Dataset items:
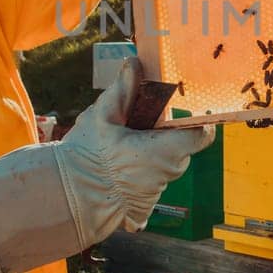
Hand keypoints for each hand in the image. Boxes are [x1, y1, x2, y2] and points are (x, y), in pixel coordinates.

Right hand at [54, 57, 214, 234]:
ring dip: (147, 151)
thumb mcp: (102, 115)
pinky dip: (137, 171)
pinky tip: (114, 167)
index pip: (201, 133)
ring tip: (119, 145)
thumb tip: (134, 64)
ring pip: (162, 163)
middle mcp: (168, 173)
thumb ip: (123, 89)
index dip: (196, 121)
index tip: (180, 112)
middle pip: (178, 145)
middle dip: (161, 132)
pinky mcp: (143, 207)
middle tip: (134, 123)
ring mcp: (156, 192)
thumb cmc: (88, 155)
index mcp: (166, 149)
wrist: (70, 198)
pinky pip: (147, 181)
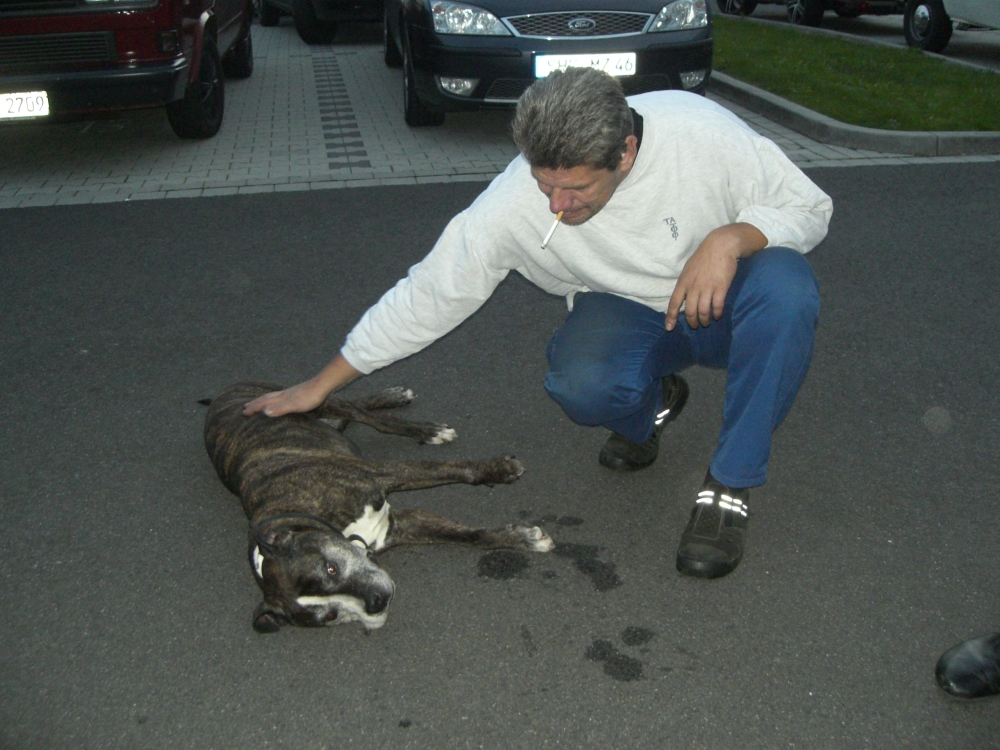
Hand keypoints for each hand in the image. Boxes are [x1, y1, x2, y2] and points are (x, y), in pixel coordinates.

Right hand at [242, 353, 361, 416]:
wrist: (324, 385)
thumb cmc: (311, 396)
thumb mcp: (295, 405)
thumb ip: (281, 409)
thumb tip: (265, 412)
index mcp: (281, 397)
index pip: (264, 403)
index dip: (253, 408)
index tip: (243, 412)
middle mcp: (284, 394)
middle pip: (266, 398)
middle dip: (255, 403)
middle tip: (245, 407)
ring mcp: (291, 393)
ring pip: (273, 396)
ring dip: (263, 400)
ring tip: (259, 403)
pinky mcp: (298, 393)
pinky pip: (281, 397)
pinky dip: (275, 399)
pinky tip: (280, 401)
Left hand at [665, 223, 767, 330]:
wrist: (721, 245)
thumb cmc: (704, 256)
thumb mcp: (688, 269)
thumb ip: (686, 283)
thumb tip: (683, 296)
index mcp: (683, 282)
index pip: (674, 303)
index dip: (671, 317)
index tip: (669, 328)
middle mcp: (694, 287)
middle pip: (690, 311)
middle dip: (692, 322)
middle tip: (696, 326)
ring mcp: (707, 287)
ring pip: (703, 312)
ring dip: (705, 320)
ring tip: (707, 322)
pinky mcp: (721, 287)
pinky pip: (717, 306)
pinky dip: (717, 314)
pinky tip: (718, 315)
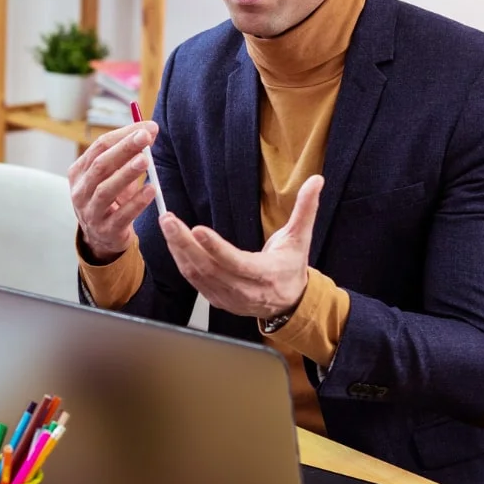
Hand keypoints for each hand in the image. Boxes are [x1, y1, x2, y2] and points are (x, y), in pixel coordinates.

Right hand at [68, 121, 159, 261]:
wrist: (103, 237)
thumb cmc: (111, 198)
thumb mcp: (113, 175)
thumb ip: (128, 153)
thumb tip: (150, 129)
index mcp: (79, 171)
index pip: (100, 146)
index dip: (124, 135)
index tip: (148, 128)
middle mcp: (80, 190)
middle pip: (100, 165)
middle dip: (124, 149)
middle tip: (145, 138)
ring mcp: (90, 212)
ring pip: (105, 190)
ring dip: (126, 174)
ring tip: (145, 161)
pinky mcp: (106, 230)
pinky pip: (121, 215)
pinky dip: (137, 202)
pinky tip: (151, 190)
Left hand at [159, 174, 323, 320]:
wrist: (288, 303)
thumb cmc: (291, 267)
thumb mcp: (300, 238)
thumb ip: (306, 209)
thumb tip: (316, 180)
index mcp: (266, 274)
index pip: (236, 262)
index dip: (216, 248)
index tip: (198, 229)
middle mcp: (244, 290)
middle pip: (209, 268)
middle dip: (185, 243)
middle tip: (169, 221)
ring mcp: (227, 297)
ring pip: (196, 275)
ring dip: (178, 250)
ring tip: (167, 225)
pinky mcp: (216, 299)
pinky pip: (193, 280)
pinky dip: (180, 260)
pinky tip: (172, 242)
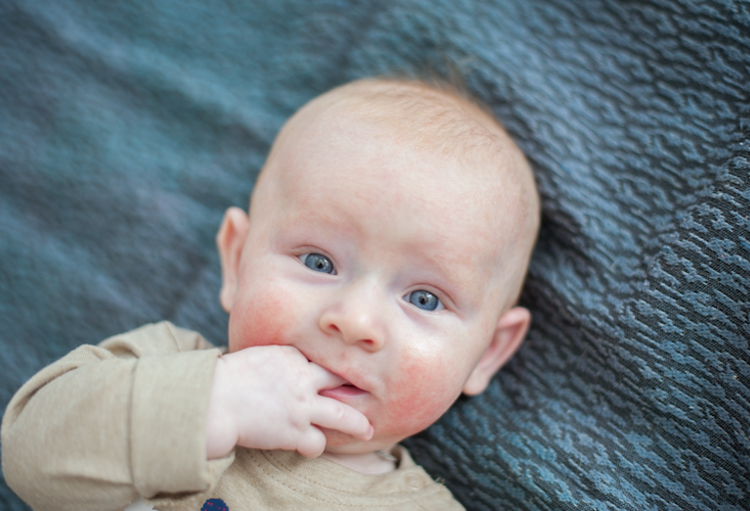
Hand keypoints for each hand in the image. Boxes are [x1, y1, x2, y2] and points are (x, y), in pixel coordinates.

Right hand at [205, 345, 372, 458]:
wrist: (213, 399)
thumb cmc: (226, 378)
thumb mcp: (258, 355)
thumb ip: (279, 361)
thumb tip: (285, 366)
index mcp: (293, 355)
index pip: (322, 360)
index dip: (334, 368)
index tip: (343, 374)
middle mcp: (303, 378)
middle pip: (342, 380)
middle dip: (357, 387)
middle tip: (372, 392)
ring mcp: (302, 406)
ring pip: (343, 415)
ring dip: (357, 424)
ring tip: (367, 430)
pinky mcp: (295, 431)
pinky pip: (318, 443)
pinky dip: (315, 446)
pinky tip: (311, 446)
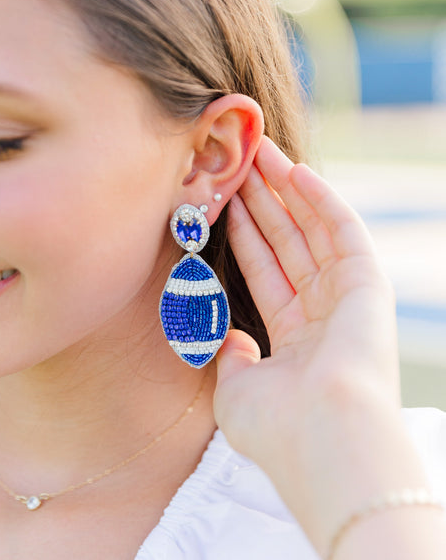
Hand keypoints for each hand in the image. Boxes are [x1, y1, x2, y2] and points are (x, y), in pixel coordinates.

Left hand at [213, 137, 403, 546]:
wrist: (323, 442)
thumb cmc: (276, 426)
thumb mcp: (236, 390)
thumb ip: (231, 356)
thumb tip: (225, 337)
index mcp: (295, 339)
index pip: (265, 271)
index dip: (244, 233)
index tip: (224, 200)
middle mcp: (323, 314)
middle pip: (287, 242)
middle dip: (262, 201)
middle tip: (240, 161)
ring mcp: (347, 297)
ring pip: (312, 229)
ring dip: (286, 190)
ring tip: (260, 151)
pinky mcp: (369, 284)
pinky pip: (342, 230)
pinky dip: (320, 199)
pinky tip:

(TASK STATEMENT)
A clean copy is needed of the lines above from the one with "wrist: (324, 385)" up to and including the one with "middle mcp: (80, 190)". Please set it down exactly, with no pictures.

(YOUR SOLUTION)
wrist: (324, 385)
thumb cmc: (311, 396)
thumb mcp: (295, 405)
thumb ip: (281, 409)
thumb tip: (265, 412)
index mcp: (281, 397)
index pip: (264, 403)
index dip: (253, 408)
index tip: (243, 412)
middle mcp: (284, 394)
middle pip: (266, 398)
middle dip: (255, 403)
middle tip: (245, 407)
ring mcp: (291, 393)
ring pip: (273, 396)
ring dip: (263, 400)
ring tip: (259, 403)
pinky mcp: (298, 393)
pinky pip: (281, 397)
pinky dip: (275, 399)
pinky tip: (280, 401)
Left hand at [665, 223, 767, 330]:
wrist: (721, 245)
thumb cmc: (704, 256)
thumb mcp: (688, 269)
thumb ip: (686, 283)
thumb tip: (683, 296)
index mcp: (683, 282)
index pip: (674, 303)
index dip: (671, 317)
index tip: (669, 328)
middle mcp: (694, 287)
middle pip: (690, 311)
middle dip: (692, 322)
middle tip: (696, 326)
ring mcp: (707, 287)
ring pip: (703, 312)
ring dip: (705, 320)
ring tip: (707, 322)
pinky mcp: (721, 287)
pinky pip: (717, 306)
pinky dip: (717, 314)
pinky tip: (718, 315)
Hand keypoints for each hand in the image. Boxes are [x1, y1, x2, y2] and points are (x, y), in pixel coordinates.

Right hand at [68, 121, 159, 261]:
wrist: (103, 237)
thumb cmc: (111, 198)
thumb mcp: (113, 175)
thumb ip: (128, 153)
thumb tip: (150, 129)
index mcp: (79, 171)
index pip: (100, 146)
index dip: (124, 135)
index tip: (148, 128)
middle mcp: (80, 190)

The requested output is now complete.